Monday, February 3, 2014

Northern Elephant Seals at Ano Nuevo

Want to see elephant seals? Head to Ano Nuevo State Park on the Pacific coast between Half Moon Bay and Santa Cruz. Can you guess how elephant seals got their name? (See photo below.) Can you guess how the park got its name? (Spaniards, New Years, 1603.)

From mid-December through March Northern elephant seals come here to give birth, nurse and mate. I took a three-hour docent-led hike 2-3 miles over coarse sand and dunes 30-40 feet tall. Juvenile males frequently rest a mile or more inland while bull seals protect their harems closer to the shore.

This young male unsuccessfully attempted to 'get a little loving' from a loudly objecting female. She'd just given birth to the pup in the foreground. See that sand cloud in the background? Seals cool themselves off by flipping sand on their bodies. (Lots of sand flew the day I visited.)

A female elephant seal rejects the attentions of a young bull after giving birth to the pup in the foreground.
Bull, female and newborn elephant seals

Birds are the surest indicator of birth. They hover in anticipation of the afterbirth. Hey, it's very nutritious. (Yeah, yuck anyway.)

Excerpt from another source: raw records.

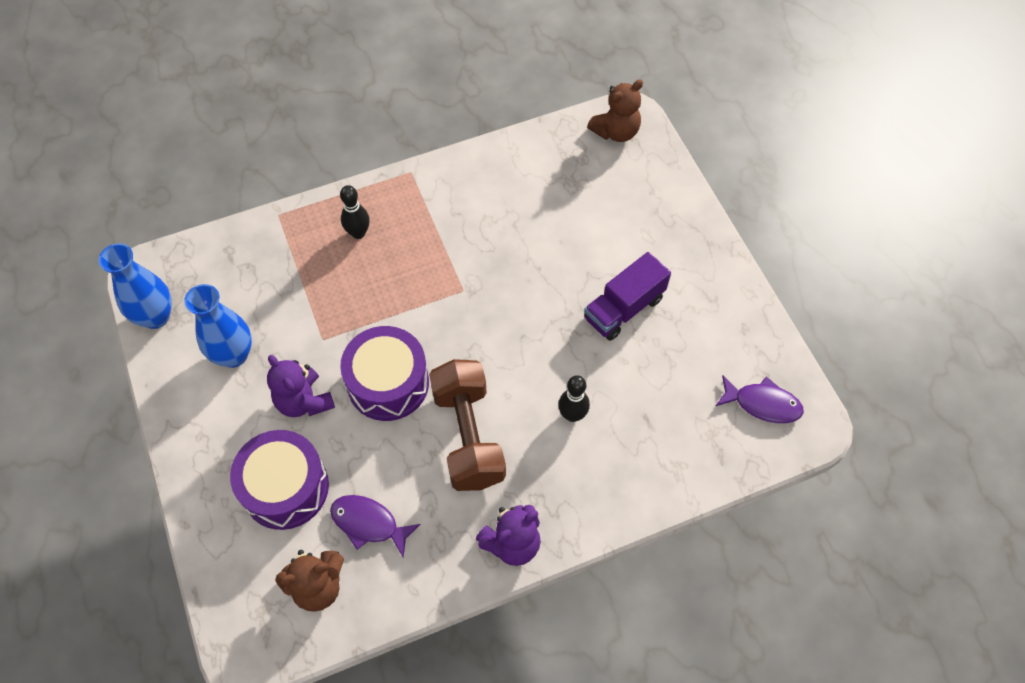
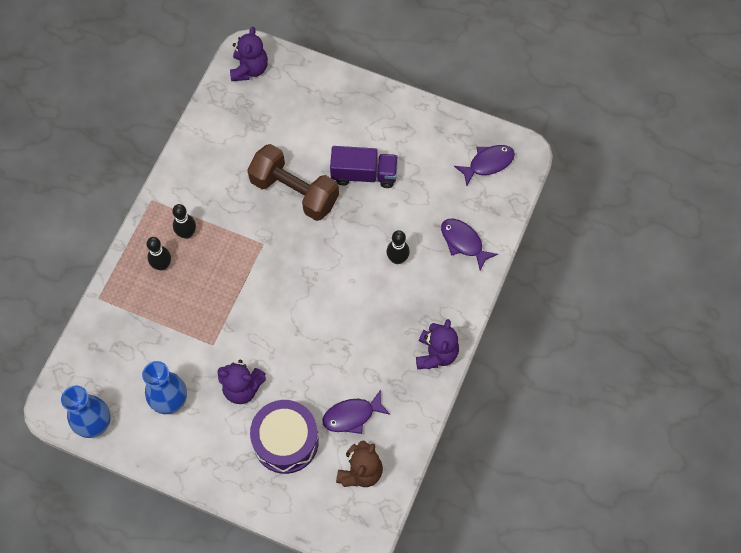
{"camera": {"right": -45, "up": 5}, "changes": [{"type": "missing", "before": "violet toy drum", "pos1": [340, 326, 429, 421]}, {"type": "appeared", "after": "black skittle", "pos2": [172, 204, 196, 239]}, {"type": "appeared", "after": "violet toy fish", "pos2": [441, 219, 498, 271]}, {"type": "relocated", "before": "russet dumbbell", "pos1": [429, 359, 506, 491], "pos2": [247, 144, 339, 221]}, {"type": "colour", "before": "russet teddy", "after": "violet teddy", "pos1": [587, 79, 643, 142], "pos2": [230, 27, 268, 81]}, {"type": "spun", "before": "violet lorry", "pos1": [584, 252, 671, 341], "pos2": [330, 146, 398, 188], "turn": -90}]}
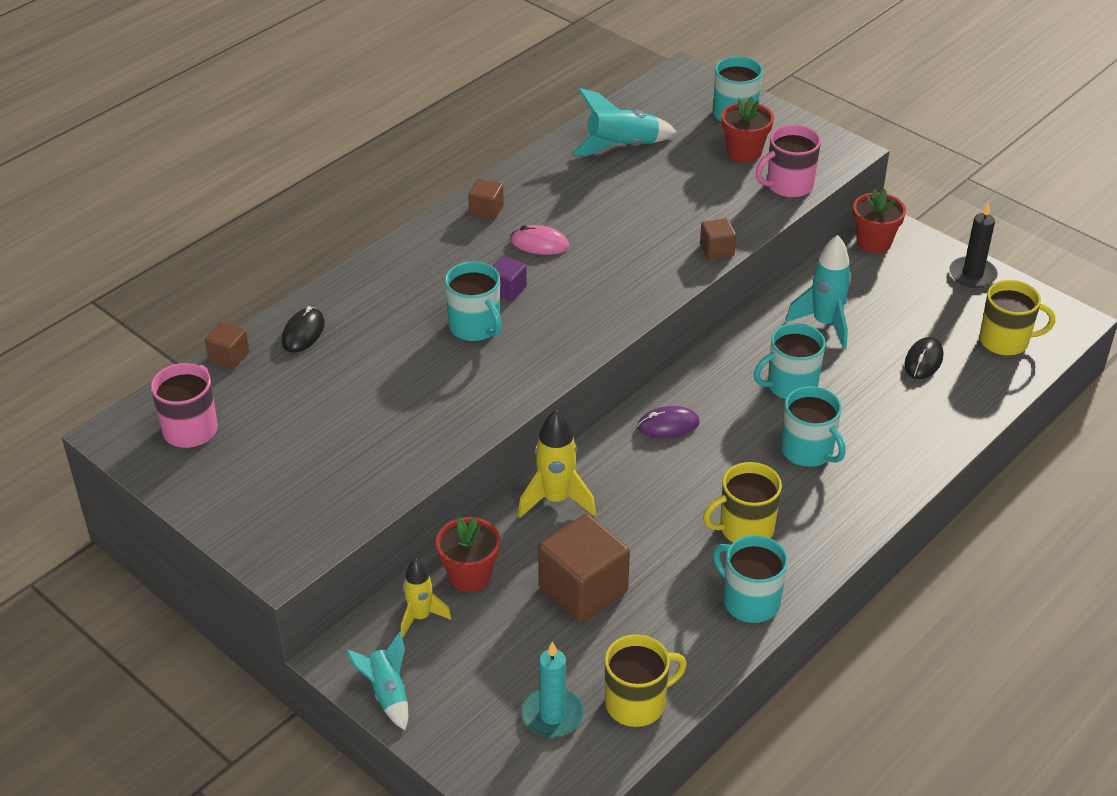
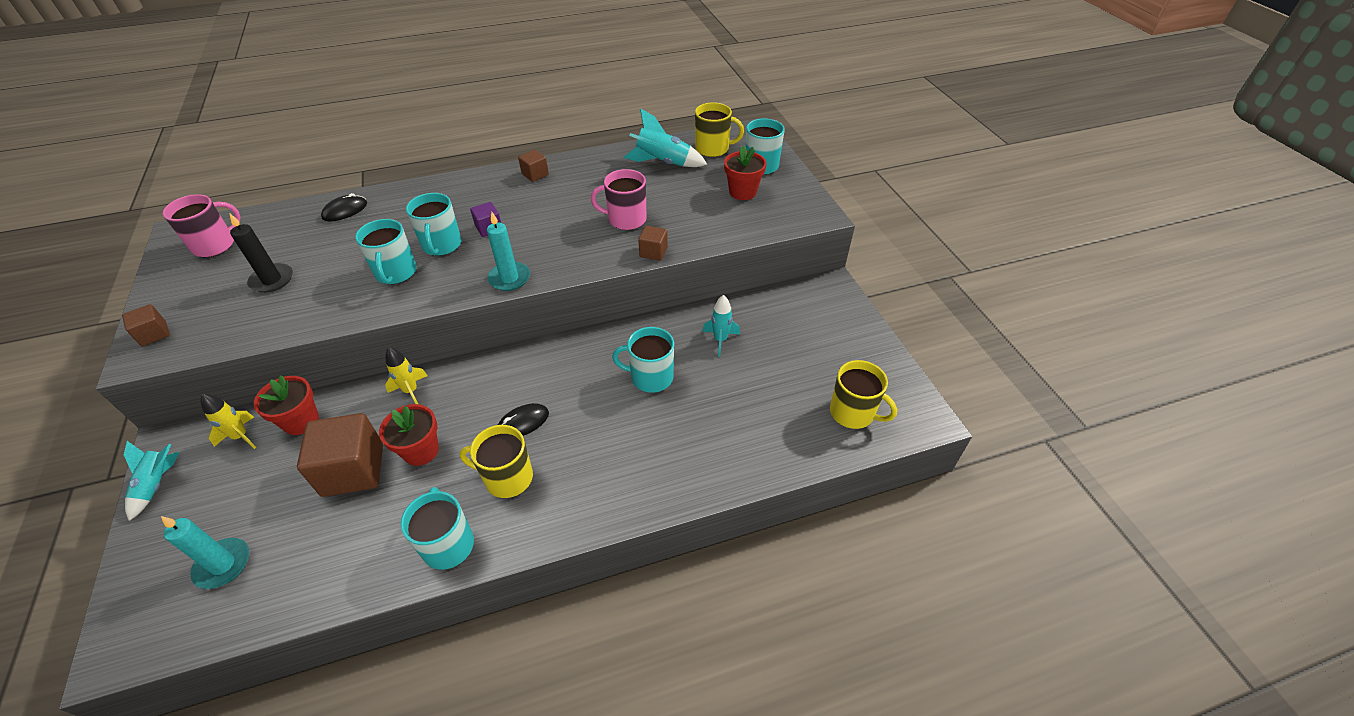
{"camera": {"right": 30, "up": 5}, "changes": [{"type": "missing", "before": "rosy PC mouse", "pos1": [511, 225, 569, 255]}, {"type": "missing", "before": "violet PC mouse", "pos1": [637, 406, 699, 438]}, {"type": "appeared", "after": "turquoise wax candle", "pos2": [487, 212, 530, 291]}, {"type": "relocated", "before": "russet solid cube", "pos1": [205, 322, 249, 369], "pos2": [122, 304, 170, 346]}, {"type": "relocated", "before": "golden mug", "pos1": [605, 634, 687, 727], "pos2": [695, 102, 744, 157]}, {"type": "relocated", "before": "rosy mug", "pos1": [756, 125, 821, 198], "pos2": [591, 169, 647, 230]}, {"type": "relocated", "before": "turquoise mug", "pos1": [781, 386, 846, 467], "pos2": [355, 219, 417, 284]}, {"type": "relocated", "before": "scarlet potted plant", "pos1": [853, 189, 906, 253], "pos2": [379, 404, 439, 466]}, {"type": "relocated", "before": "black PC mouse", "pos1": [904, 337, 943, 379], "pos2": [498, 403, 549, 436]}, {"type": "relocated", "before": "black wax candle", "pos1": [949, 202, 998, 288], "pos2": [230, 214, 293, 293]}, {"type": "size", "before": "golden spaceship", "pos1": [518, 410, 596, 518], "pos2": [385, 347, 428, 404], "scale": 0.66}, {"type": "size", "before": "turquoise spaceship", "pos1": [786, 235, 852, 349], "pos2": [702, 295, 740, 356], "scale": 0.66}]}
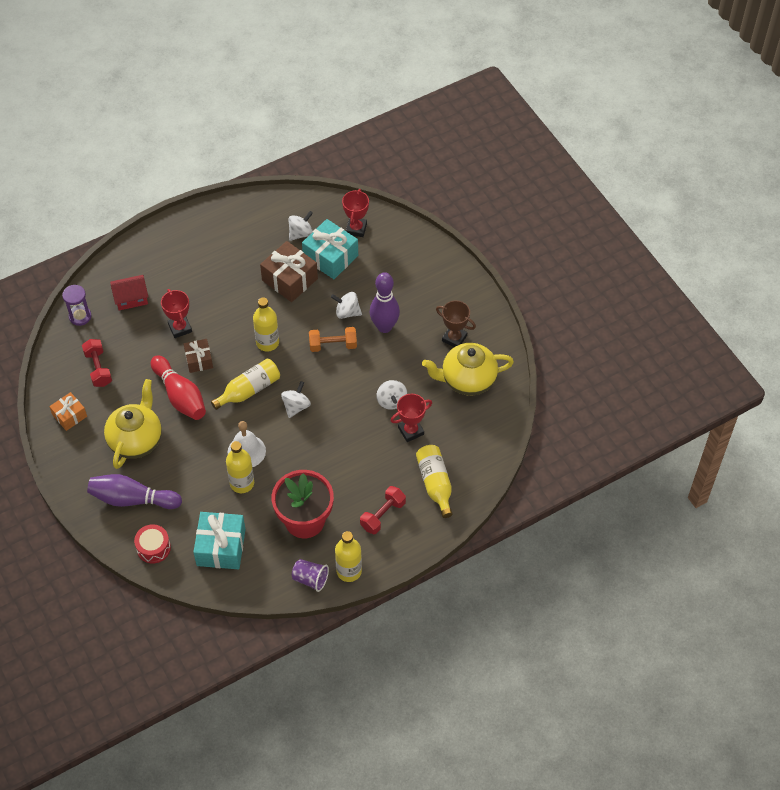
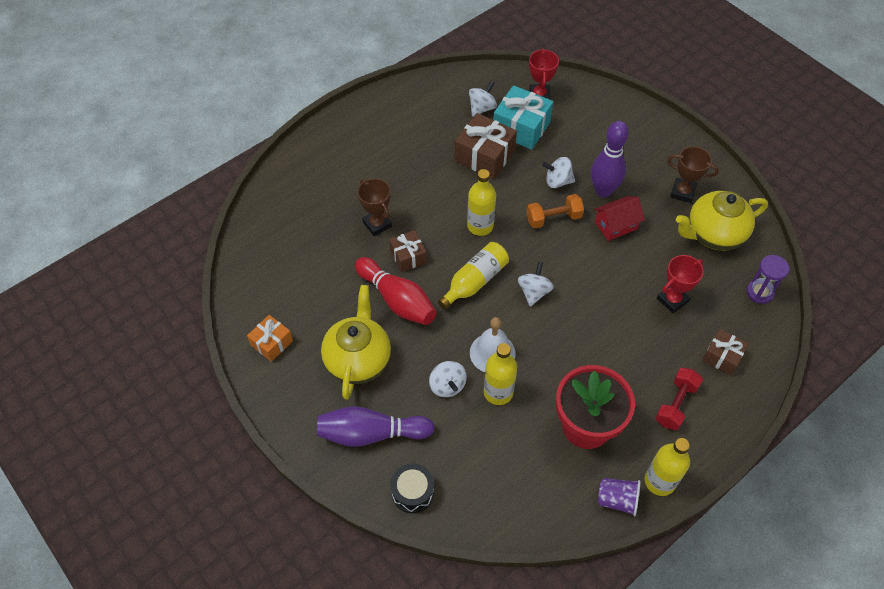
{"camera": {"right": -10, "up": 0}, "changes": [{"type": "missing", "before": "scarlet dumbbell", "pos1": [82, 339, 112, 387]}, {"type": "missing", "before": "turquoise present", "pos1": [193, 512, 246, 569]}, {"type": "relocated", "before": "violet sand timer", "pos1": [62, 285, 91, 326], "pos2": [747, 255, 789, 304]}, {"type": "relocated", "before": "scarlet cottage", "pos1": [110, 275, 148, 311], "pos2": [594, 196, 645, 241]}, {"type": "relocated", "before": "pure white toy top", "pos1": [376, 380, 407, 410], "pos2": [429, 361, 467, 397]}, {"type": "exchanged", "before": "golden flask", "after": "russet present", "pos1": [416, 445, 452, 518], "pos2": [702, 329, 749, 375]}, {"type": "colour", "before": "scarlet toy drum", "after": "black toy drum", "pos1": [134, 524, 171, 564], "pos2": [391, 463, 434, 513]}, {"type": "colour", "before": "scarlet prize cup", "after": "russet prize cup", "pos1": [161, 289, 192, 338], "pos2": [357, 178, 392, 236]}]}
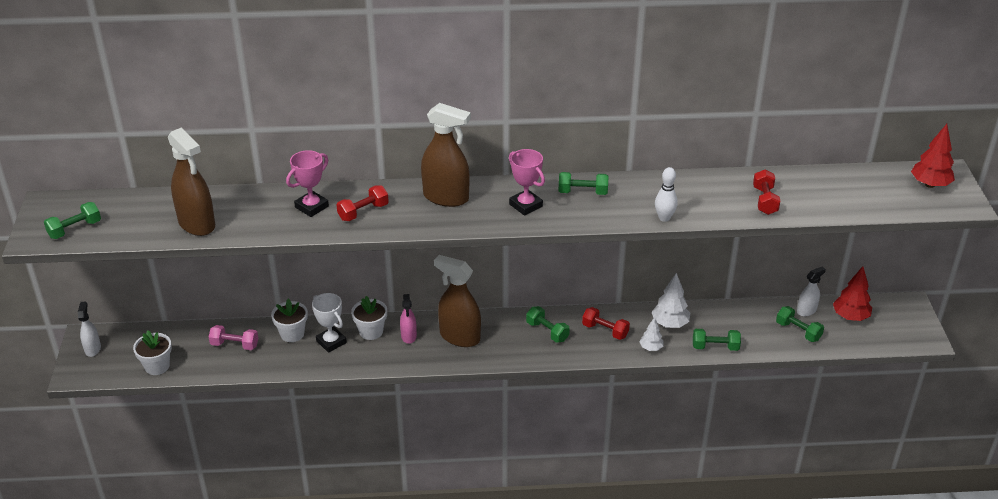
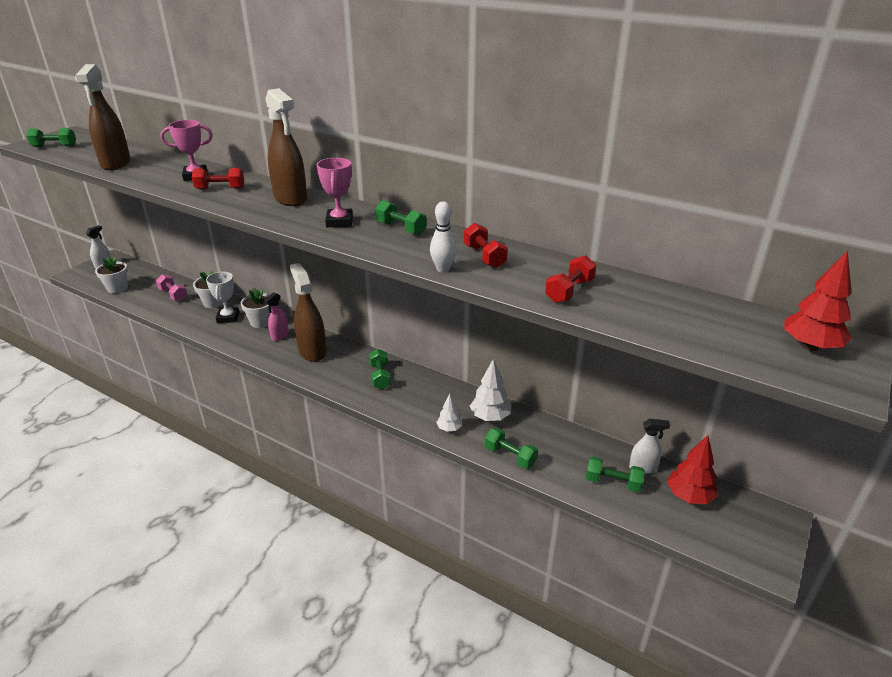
{"camera": {"right": 35, "up": -5}, "changes": [{"type": "relocated", "before": "scarlet dumbbell", "pos1": [582, 307, 630, 340], "pos2": [464, 223, 508, 268]}, {"type": "spun", "before": "emerald dumbbell", "pos1": [776, 306, 824, 342], "pos2": [586, 456, 645, 492], "turn": -60}]}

Seagulls fight over the afterbirth of elephant seals. Black newborn seal is in the foreground.
Seagulls signal seal birth

Males come ashore first and carve out territory. When the females arrive, the mature bulls fight to keep others away. This gives the females time to give birth although the pups may not be his. His reward? He gets first chance to impregnate the new mothers.

Why do females put up with this? Elephant seals have the most extreme dimorphism of any mammal. Not only do males develop a distinctive proboscis (nose), they grow to be two or three times as heavy. Successful birthing frequently depends on a dominant, two-ton male fighting off less patient juveniles.

Grizzly skull is significantly larger than the female elephant seal's but the male elephant seal skull is more than twice as large.
Grizzly bear skull on the left compared
with female and male elephant seal skulls on the right.
Grizzlies have molars to chew their food; seals don't.

The females nurse their pups for 28 days then head back to sea to eat and rebuild their fat reserves. (Except pups, no one eats the entire time they are ashore so seals can lose 40-50% of their weight.) They mate before leaving shore but delay impregnation until they regain their weight. Eleven months of pregnancy but only eight months gestation.

Scientists track elephant seal movements, recently even adding transponders near their jaws to determine when and what they eat. (Mainly small fish.) Like moose, the sexes separate after mating with males following the coast north to the Aleutians and females heading straight west as far as the International Date Line. Doesn't she look like she has a headache? I was glad to realize these devices are only temporary.

Dozing in the sand, this light brown female has transponders glued to her head and back which will come off when she molts in the summer.
Transponders glued to this female will come off when she molts in the summer.